Tout succès grise et fait perdre la tête. Avec Herman Nau s’établit la discipline. On ne boit pas dans le groupe du Tabou combo Superstar avant et durant la prestation sur scène. Nau a dirigé le groupe comme un père de famille. Une telle attitude a parfois agacé la susceptibilité des uns et des autres. Ce n’est pas les enfants du sérail du Tabou : Yvon André (Kapi), Jean-Claude Jean, Yves Joseph (Fanfan Ti Bòt), Roger M. Eugène (Shoubou) qui sont là depuis les années 60 qui diront le contraire. Tabou a traversé le temps grâce à la discipline du groupe. Grâce au leadership des anciens, l’ensemble n’a pas volé en éclats. Même après une pause en 1970, le rêve brûlait encore dans l’âme d’Herman Nau. En effet, il a reformaté l’ensemble avec Jean-Claude Jean, Raymond Kapi et a fait appel au charismatique Dadou Pasquet.
On signalera au passage que Dadou a abandonné la bande à Nau pour créer le Magnum Band, la seule différence. Le trajet de Tabou Combo Superstar n’a pas été un long fleuve tranquille. Toutefois, le résultat est là.
Tabou, dans son patrimoine, regorge d’albums qui ont mis le feu aux poudres : Haïti/Yapatia (1969), Respect (1973), 8th Sacrement (1974), The Masters (1975), Indestructible (1976), L’an 10 (1977), The music machin (1978), Voye monte (1979), Bese Ba (1980), Et alors (1981), Boléro Jouk Li Jou (1981), Min Sirop (1983), Allo Allo (1984), Incident (1986), Kite M Fè Zafè M (1987), Aux Antilles (1988), Zap Zap (1991), Go Tabou (1992), Rasanble (1994), Référence 1996, Sans Limites (2000), Préjugé (2001), Taboulogie (2005), Konpa To The World (2010).
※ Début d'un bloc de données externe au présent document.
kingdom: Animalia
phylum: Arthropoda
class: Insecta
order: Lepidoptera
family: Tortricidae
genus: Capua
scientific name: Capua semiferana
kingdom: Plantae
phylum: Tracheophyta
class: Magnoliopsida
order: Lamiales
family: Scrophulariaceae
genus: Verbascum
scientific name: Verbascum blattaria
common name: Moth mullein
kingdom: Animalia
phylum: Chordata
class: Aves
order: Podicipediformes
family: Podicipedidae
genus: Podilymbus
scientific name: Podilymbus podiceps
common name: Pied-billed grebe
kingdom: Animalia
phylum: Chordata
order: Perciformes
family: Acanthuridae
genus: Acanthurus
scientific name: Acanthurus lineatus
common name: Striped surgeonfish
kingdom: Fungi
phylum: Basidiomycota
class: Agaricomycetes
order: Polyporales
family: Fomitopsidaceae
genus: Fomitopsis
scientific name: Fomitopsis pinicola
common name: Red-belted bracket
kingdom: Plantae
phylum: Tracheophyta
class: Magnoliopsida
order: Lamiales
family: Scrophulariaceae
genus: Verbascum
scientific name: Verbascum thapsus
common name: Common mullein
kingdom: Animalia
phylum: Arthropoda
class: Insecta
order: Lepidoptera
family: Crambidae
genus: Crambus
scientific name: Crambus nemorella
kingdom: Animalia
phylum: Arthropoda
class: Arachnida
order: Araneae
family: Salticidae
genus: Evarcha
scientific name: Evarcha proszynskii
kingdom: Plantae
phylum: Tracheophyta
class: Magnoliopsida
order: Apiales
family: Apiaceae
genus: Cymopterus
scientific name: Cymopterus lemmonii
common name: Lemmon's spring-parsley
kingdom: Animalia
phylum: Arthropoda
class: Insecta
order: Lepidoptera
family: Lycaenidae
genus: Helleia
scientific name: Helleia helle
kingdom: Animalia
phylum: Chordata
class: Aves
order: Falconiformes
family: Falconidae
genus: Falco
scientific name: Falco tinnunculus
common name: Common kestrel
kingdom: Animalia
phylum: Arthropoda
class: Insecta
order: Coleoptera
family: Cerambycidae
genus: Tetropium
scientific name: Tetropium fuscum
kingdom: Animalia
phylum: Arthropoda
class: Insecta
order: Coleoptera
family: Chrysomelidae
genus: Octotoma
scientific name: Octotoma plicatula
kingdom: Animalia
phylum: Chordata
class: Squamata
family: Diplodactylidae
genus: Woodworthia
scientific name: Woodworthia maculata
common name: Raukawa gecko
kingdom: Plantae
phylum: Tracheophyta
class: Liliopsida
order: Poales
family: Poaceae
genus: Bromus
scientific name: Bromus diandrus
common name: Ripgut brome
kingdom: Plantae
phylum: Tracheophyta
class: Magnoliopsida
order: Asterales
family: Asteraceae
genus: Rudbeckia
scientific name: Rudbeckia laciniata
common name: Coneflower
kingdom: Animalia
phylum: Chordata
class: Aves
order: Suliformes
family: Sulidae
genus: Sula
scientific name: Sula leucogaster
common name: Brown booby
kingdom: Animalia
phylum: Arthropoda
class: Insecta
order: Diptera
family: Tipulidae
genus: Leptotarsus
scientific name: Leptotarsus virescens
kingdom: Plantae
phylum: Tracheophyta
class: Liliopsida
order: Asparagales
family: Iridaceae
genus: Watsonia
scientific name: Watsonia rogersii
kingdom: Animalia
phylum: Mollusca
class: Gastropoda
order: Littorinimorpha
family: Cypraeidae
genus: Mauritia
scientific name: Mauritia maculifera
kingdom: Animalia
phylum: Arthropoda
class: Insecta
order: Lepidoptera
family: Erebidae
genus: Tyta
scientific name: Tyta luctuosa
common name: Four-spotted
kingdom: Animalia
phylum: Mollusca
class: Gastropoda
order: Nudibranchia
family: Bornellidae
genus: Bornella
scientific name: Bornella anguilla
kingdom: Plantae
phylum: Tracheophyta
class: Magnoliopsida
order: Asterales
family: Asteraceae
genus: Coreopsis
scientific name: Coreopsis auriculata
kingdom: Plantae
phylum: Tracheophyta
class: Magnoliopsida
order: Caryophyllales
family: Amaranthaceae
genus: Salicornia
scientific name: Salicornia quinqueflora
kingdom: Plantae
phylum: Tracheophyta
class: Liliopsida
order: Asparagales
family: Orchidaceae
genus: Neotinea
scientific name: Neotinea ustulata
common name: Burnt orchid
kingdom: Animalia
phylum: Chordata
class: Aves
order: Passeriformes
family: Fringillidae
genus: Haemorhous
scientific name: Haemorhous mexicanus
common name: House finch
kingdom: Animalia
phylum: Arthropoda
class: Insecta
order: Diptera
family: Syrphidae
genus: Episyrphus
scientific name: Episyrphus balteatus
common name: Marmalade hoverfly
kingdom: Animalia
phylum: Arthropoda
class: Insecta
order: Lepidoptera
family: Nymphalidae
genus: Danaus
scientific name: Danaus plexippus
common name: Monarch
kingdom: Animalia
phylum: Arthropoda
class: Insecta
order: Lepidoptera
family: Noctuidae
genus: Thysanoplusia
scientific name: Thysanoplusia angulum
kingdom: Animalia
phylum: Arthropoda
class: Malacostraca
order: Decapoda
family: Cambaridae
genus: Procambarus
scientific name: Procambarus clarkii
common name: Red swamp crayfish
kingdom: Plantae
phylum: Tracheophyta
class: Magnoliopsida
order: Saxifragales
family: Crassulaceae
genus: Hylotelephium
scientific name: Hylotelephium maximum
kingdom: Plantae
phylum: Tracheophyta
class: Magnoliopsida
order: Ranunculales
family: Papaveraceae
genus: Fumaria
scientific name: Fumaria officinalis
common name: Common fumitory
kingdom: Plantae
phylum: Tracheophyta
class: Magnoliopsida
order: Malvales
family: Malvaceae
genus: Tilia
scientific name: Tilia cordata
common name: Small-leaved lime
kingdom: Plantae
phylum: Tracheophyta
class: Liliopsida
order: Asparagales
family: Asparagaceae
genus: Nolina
Nau, le légendaire batteur du Tabou a fait du chemin dans la vie. En 2000, sous l’administration Aristide-Neptune, il fut ministre de la Jeunesse, des Sports et de l’Éducation civique. Tout a commencé aux Cayes, en passant par Pétion-Ville où il a trouvé un foyer de talents. C’est dans cette ville qu’il s’est épris de la batterie, instrument qu’il a manié avec brio à côté de la trompette.
Les fans de l’ambassadeur du compas se souviendront toujours de la boule à zéro d’Herman Nau. De la sueur ruissèle sur tout son corps. Il est en nage. Une grosse serviette est disposée pour l’éponger. La signature musicale de Nau est audible sur une batterie outillée de plusieurs attirails. Nau fait parler l’instrument à percussion. Il le fait chanter. Ça roule, tinte et explose en timbres métalliques. À l’aide de baguettes et de pédales, il impulse à l’instrument sa couleur intérieure, son rythme, sa sonorité qui emplit Tabou de plaisirs sacrés. «Oui. sa se Tabou». Non, on ne t’oubliera jamais Herman Nau.